За дверью засмеялись. Детский голос позвал:
– Выходи, Дэн Гейни. Потанцуй с нами!
Знахарь сполз по стене, прижимая к груди отмороженные руки. Дикая охота… Во всей Ирландии ее сто лет никто не видел! Почему именно им так не повезло?!
В щель под дверью заметало снег, он таял и растекался красными струйками. Пахло свежими потрохами.
***
Пятеро белоснежных псов с красными ушами – последние остатки когда-то многочисленной своры – давно не охотились на людей. Им запрещали. Но сегодня особая ночь. Рогатый бог приказал поймать тех, кто не запер двери, кто забыл правила, кто решился поднять руку на щенка Дикой охоты!

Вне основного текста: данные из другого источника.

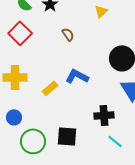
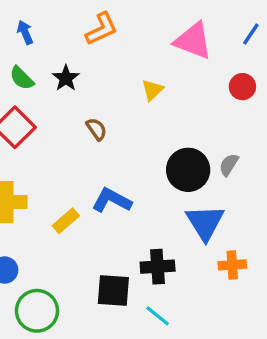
black square: (67, 136) -> (113, 290), moved
cyan line: (115, 141) -> (158, 316), moved

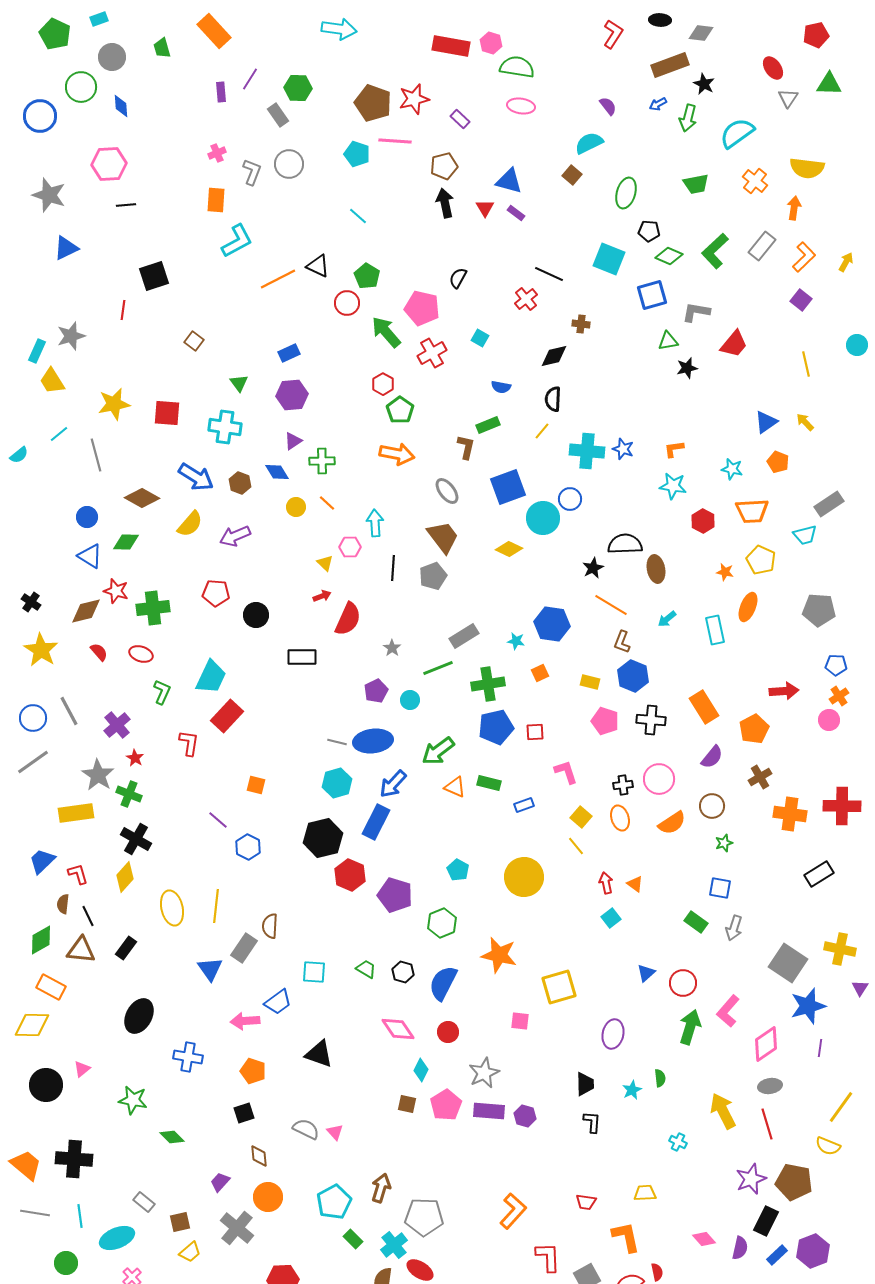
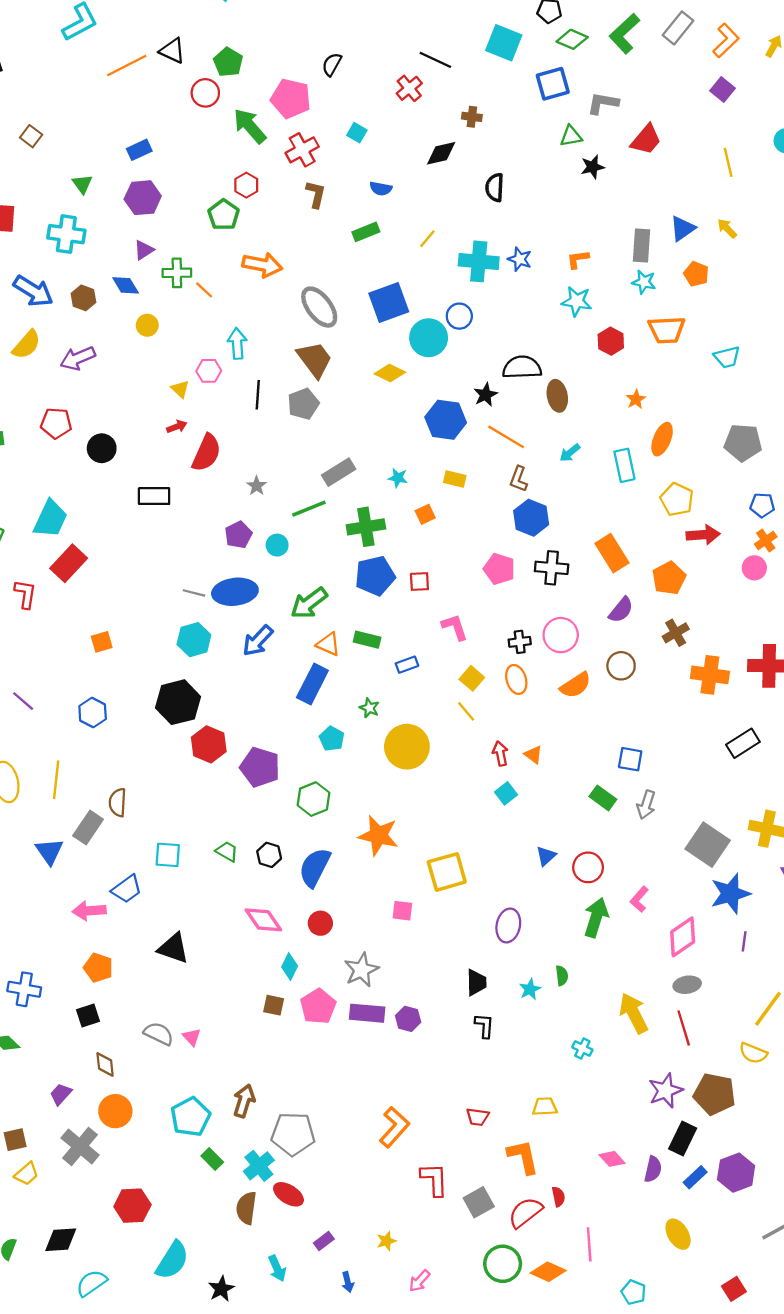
black semicircle: (553, 399) -> (495, 187), moved
green pentagon: (400, 410) -> (224, 215), moved
brown L-shape: (466, 447) -> (316, 194), moved
gray ellipse: (447, 491) -> (319, 307), size x1.4
orange line: (327, 503) -> (204, 290), moved
gray rectangle: (829, 504) -> (642, 246), moved, turned -52
yellow pentagon: (761, 560) -> (677, 499), moved
orange star: (725, 572) -> (636, 399), turned 30
blue hexagon: (552, 624) -> (446, 420), moved
yellow rectangle: (590, 682) -> (455, 479), moved
orange square: (256, 785) -> (102, 642), turned -30
purple line: (218, 820) -> (23, 701), moved
blue rectangle: (376, 822) -> (312, 684), moved
green star: (724, 843) -> (369, 708), moved, turned -30
pink L-shape: (728, 1011) -> (639, 899), size x0.7
blue cross: (188, 1057) -> (24, 989), moved

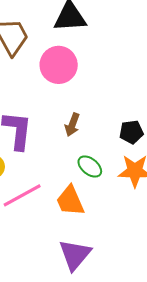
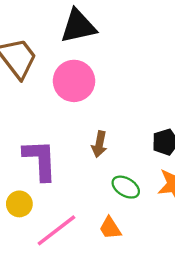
orange trapezoid: (70, 201) -> (110, 228), size x0.7

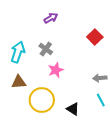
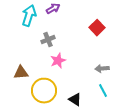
gray cross: (46, 49) -> (48, 40), turned 32
cyan arrow: (18, 52) -> (29, 16), moved

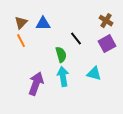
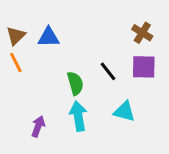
black line: (76, 39) -> (108, 71), moved
purple square: (107, 44) -> (144, 67), turned 30
purple arrow: (36, 84) -> (38, 126), size x0.6

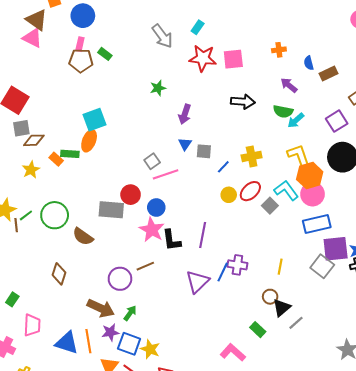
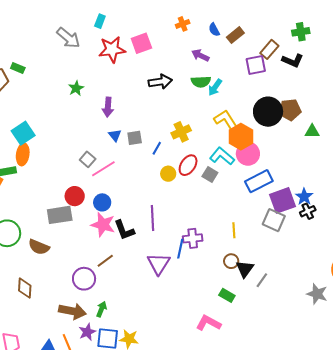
purple square: (337, 121) -> (256, 65), moved, turned 35

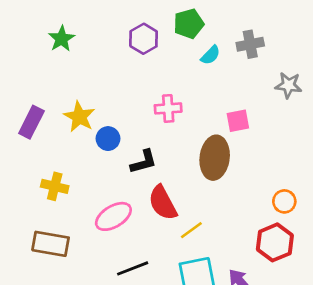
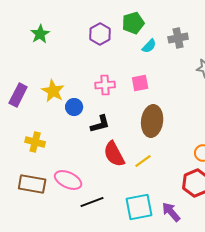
pink cross: (168, 108) -> (105, 85), moved
pink square: (238, 121) -> (140, 83), moved
pink ellipse: (113, 216) -> (68, 180), moved, turned 56
yellow line: (191, 230) -> (143, 161), moved

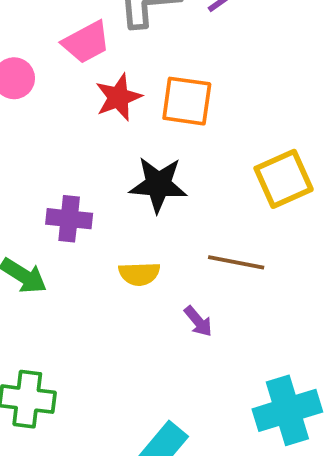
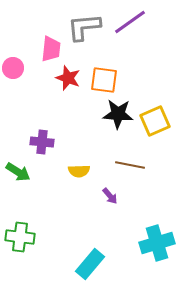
pink trapezoid: (86, 42) -> (51, 49), turned -56
red star: (118, 97) -> (68, 78), turned -30
black star: (158, 185) -> (118, 114), moved

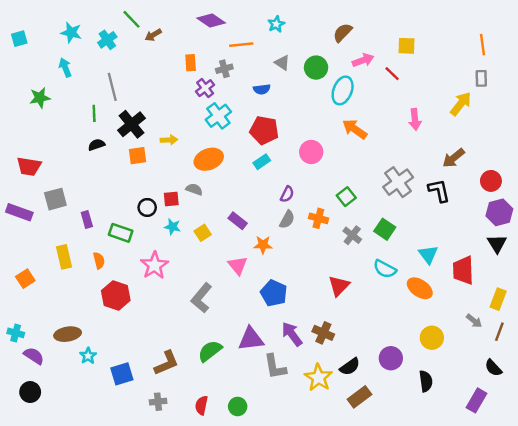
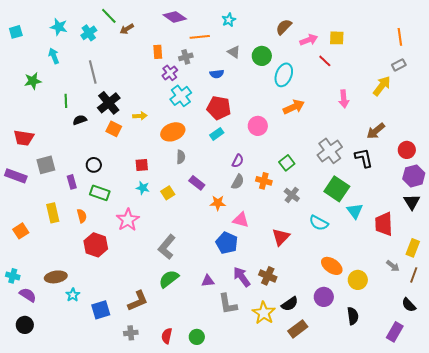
pink arrow: (363, 60) -> (309, 40), moved
gray rectangle: (481, 78) -> (399, 65), turned 64
green line: (94, 113) -> (66, 101), moved
orange arrow: (355, 129) -> (294, 107), turned 120
orange square: (138, 156) -> (114, 129), turned 35
gray semicircle: (194, 189) -> (181, 157), moved, turned 72
black circle: (147, 207) -> (94, 165), moved
green square: (385, 229) -> (337, 189), moved, size x1.4
pink triangle: (238, 265) -> (241, 220), moved, turned -36
orange ellipse: (420, 288) -> (332, 266), moved
purple triangle: (251, 339) -> (208, 281), size x0.6
green semicircle: (210, 351) -> (169, 279), moved

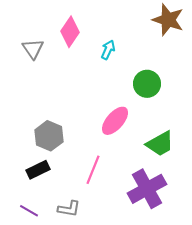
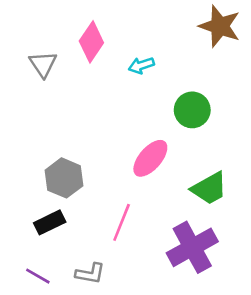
cyan arrow: (108, 50) -> (141, 65), turned -132

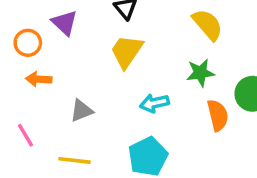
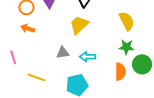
green star: (200, 73) -> (126, 47), moved
gray triangle: (81, 111) -> (63, 53), moved

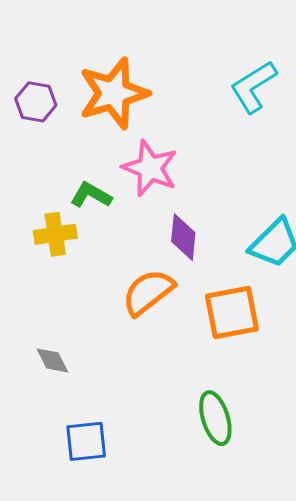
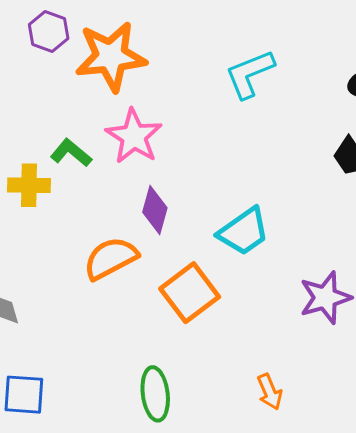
purple hexagon: (36, 102) -> (49, 31), moved
orange square: (232, 312) -> (190, 293), turned -36

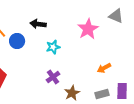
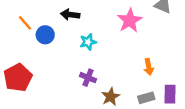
orange arrow: (104, 68) -> (149, 67), turned -72
purple cross: (53, 77) -> (88, 78), turned -32

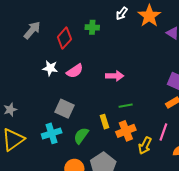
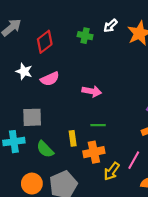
green cross: (92, 27) -> (85, 36), moved
gray square: (64, 109) -> (32, 117), turned -36
green semicircle: (81, 136) -> (45, 149), turned -90

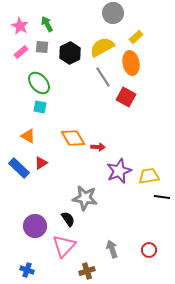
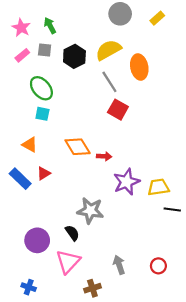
yellow rectangle: (136, 37) -> (157, 18), moved
red square: (126, 97) -> (118, 110), moved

Псы ликовали. Вот она – добыча, самая сладкая из всех. Первым делом вырвать лица, чтобы не раздражали чуткие уши своими криками. А потом терзать живое мясо, ломать, словно хворост, белые ребра, рвать сухожилия, разбрызгивая красные кляксы на белый снег. И наконец вонзить клыки в ещё трепещущее сердце.
Между огромных псов мелькнул щенок. Финн схватил валяющегося в стороне Мартина за руку, потянул, упираясь задними лапами. Старая сука обернулась, рыкнула на него, аккуратно подхватила мальчика и забросила себе на спину. Финн побежал следом за ней – туда, где нетерпеливо пританцовывали, вдыхая запах крови, тонконогие кони с гривами цвета тумана.
Один из всадников – сплошные ломаные линии и путаница блестящих лент – качнулся в седле.
– Мой господин, в доме ещё остались люди. Позволь, я выманю их.
– Да-да, позволь, Тис их позовет! – захлопала в ладоши девочка с серой, как зимняя кора, кожей и зелеными волосами, в которых поблескивали белые ягоды. – Пусть они танцуют – босиком на снегу, пока не сотрут ноги до колен. Как раньше!
– Нет, Омела, – Рогатый предводитель Дикой охоты ласково провел пальцем по ее щеке. – Пусть они живут и рассказывают истории об этой ночи. Люди забыли, кого им следует почитать и бояться. Теперь вспомнят. И когда мы вернемся, они встретят нас, как должно.
Омела надулась.
– Это еще когда-а будет…
– Господин мой, Цернунн, – закутанная в многочисленные покрывала женщина сняла со спины подбежавшей собаки Мартина, – это не подменыш. Щенок со слишком громким для него именем ошибся.
Она опустила мальчика на землю. Финн жалобно заскулил и принялся его вылизывать.
– Меня это не удивляет, Ольха, – спокойно сказал Рогатый бог. – Но я хочу знать, как щенок моей Уны попал к людям?
Тис, шелестя лентами, слез с лошади. Опустился на колено, покаянно склонив голову.
– Признаю свою ошибку, повелитель. Щенок родился увечным, я не думал, что он сможет бегать.
– За ошибки следует платить, – Цернунн щелкнул пальцами. – Верни ребенка к жизни и спроси, что он хочет за щенка.
– А не проще ли добить это грязное человеческое отродье?
Старая сука, усевшаяся неподалеку от своего обретенного сына, пристально посмотрела на фэйри и глухо заворчала. Цернунн снисходительно усмехнулся.
– Не усугубляй свою ошибку, дитя мое.
– Молю о прощении, владыка! – Тис вскинул узкие ладони с длинными пальцами-шипами.